2024: A Challenging Year for Produce Marketing

As each calendar year passes, produce marketing professionals face new hurdles that complicate their roles, making the job function both “exciting” and challenging.

The good news is that produce marketers tend to embrace these hurdles with open arms, tackling the headwinds. Just as a surfer seeks out the largest wave to conquer, marketers welcome the biggest challenges—even when solutions are not readily apparent.

Marketers are natural problem solvers, driven by curiosity and a passion to overcome obstacles.

2024 brought no shortage of challenges for produce marketing professionals promoting brands, products, and solutions that support the fresh produce supply chain and drive consumption of fruits and vegetables.

Related Article: Go Online: Social Media Sales Marketing for 2024

From the looming threat of a TikTok ban in the U.S., which would disrupt access to 50 million daily users, to the rapid rise of AI in marketing with its unregulated, complex landscape, and to natural disasters like wildfires and hurricanes impacting agricultural communities, it has been a tempestuous year.

But all is not lost. As we wrap up this year in produce marketing, let’s review the headwinds and how marketing professionals across the supply chain adapted, enabling new and innovative marketing strategies.

Produce Marketing Professionals Confront Turbulent Technology

Artificial Intelligence (AI) introduced new efficiencies for marketers and creative professionals in 2024. With Generative AI, a segment of AI that creates fresh content like text, images, videos, and music, marketers could now save hours previously spent on content creation. AI is transforming digital advertising by automating repetitive tasks, freeing up time for strategic planning.

However, concerns about AI-generated content related to copyright and authenticity still challenge marketers, especially as they work to maintain the integrity of produce marketing.

The benefits of AI are gradually taking the lead in discussions as marketers lean on this technology to handle routine tasks. Nonetheless, produce industry professionals must diligently showcase that their AI-generated content is legitimate and beneficial to uphold the technology’s reputation.

Browsing Social Media

Social media marketing continues to be a crucial platform where produce companies reach target audiences. In 2024, marketers faced shifting algorithms, advertising restrictions from Meta’s numerous lawsuits, and potential limitations if TikTok were banned in the U.S., which would affect 50 million daily users.

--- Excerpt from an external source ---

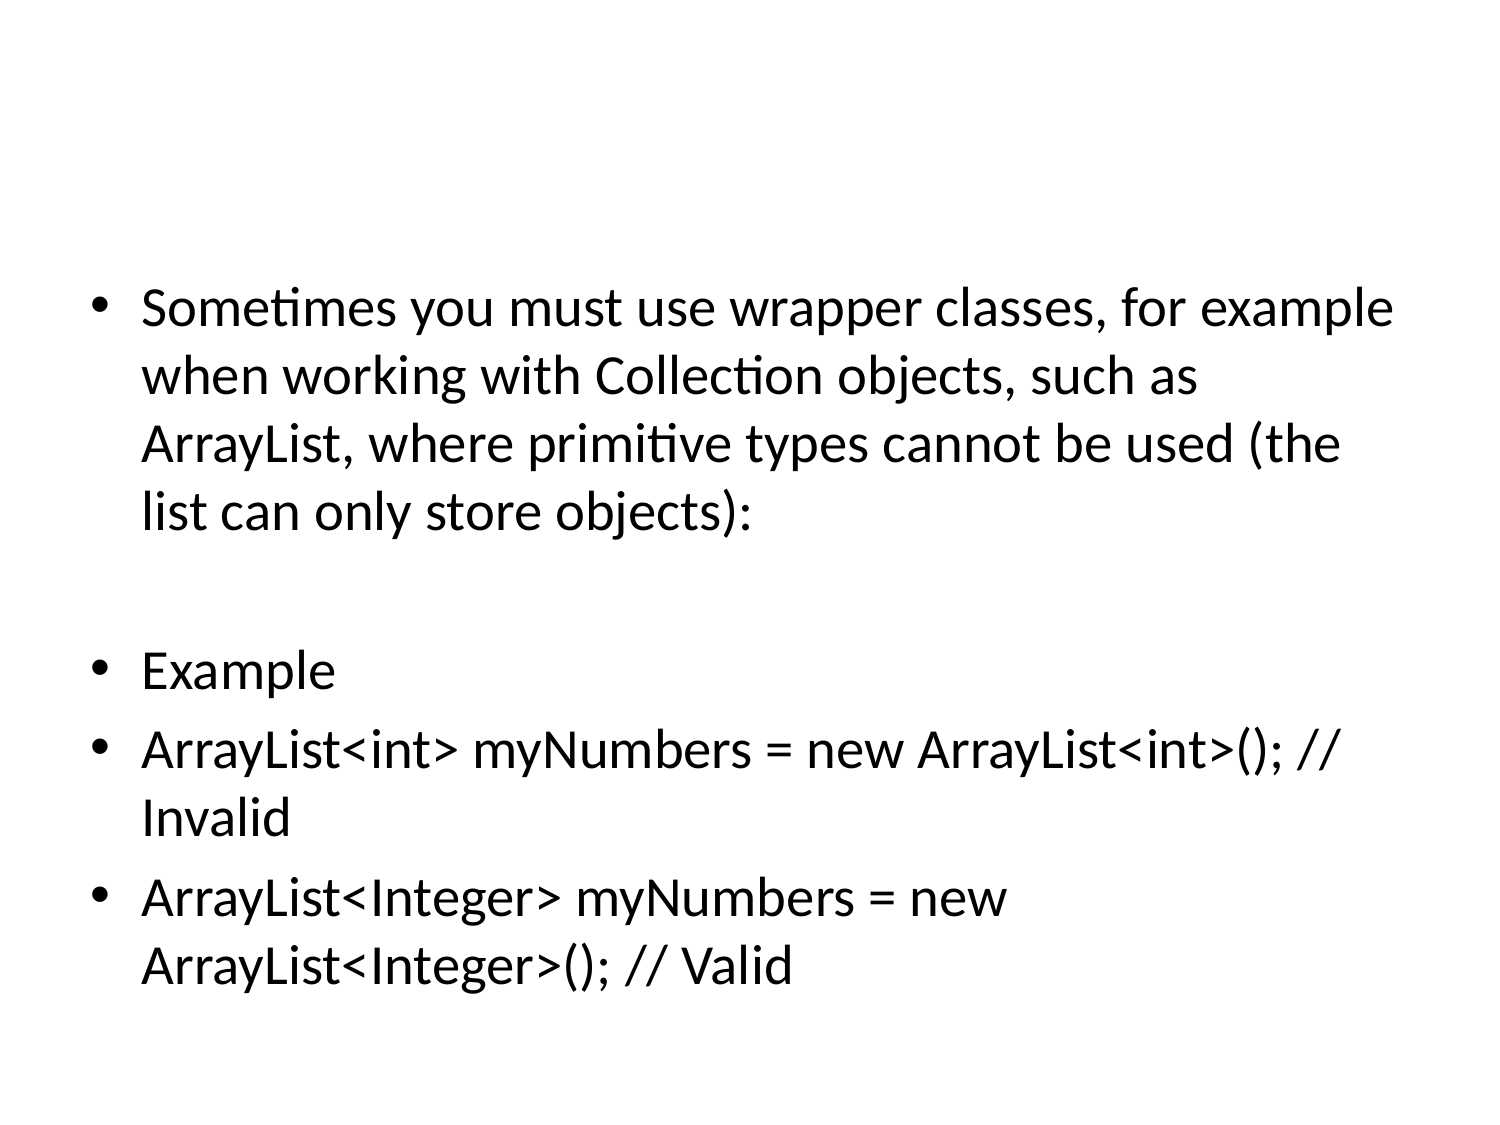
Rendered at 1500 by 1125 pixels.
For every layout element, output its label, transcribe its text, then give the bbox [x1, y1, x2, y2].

Social media is no longer the free marketing frontier. It’s a complex network of communication channels reaching more 64 percent of the total global population daily.

Produce marketing professionals who engage in community participation and two-way dialogue on social channels remain best positioned to thrive amid turbulent technological changes.

The Unpredictability of Mother Nature

The most unpredictable marketing disruptor is Mother Nature. It does not matter how well planned your content calendar is or how much you’ve invested in a campaign that will launch city-wide, statewide or across the nation.

Mother Nature has and will continue to derail your whole plan. Smart marketers know this and will always be thinking about Plan B.

Often the beauty and wrath of Mother Nature is the early-morning fodder among farmers. What will today bring? Yes, the elements impact crops first, but it’s a chain reaction and produce marketing professionals need to be prepared.

Global Events and Local Effects

On the broadest platform – the world stage – marketers can adopt awareness as a recurring practice to ensure that their clever message isn’t perceived in a manner unintended.

Produce marketing professionals are resilient because the farmers who rely on their services are resilient. It is the nature of the industry. But the factors that impact marketing strategies continue to mount.

Fortunately, consumers are also becoming more resilient, more informed and more tolerant of disruptions in the supply chain. They are not just our end-users, but our neighbors, friends and family and when we can approach marketing through this lens, we’ll continue to land our strategies with integrity and empathy.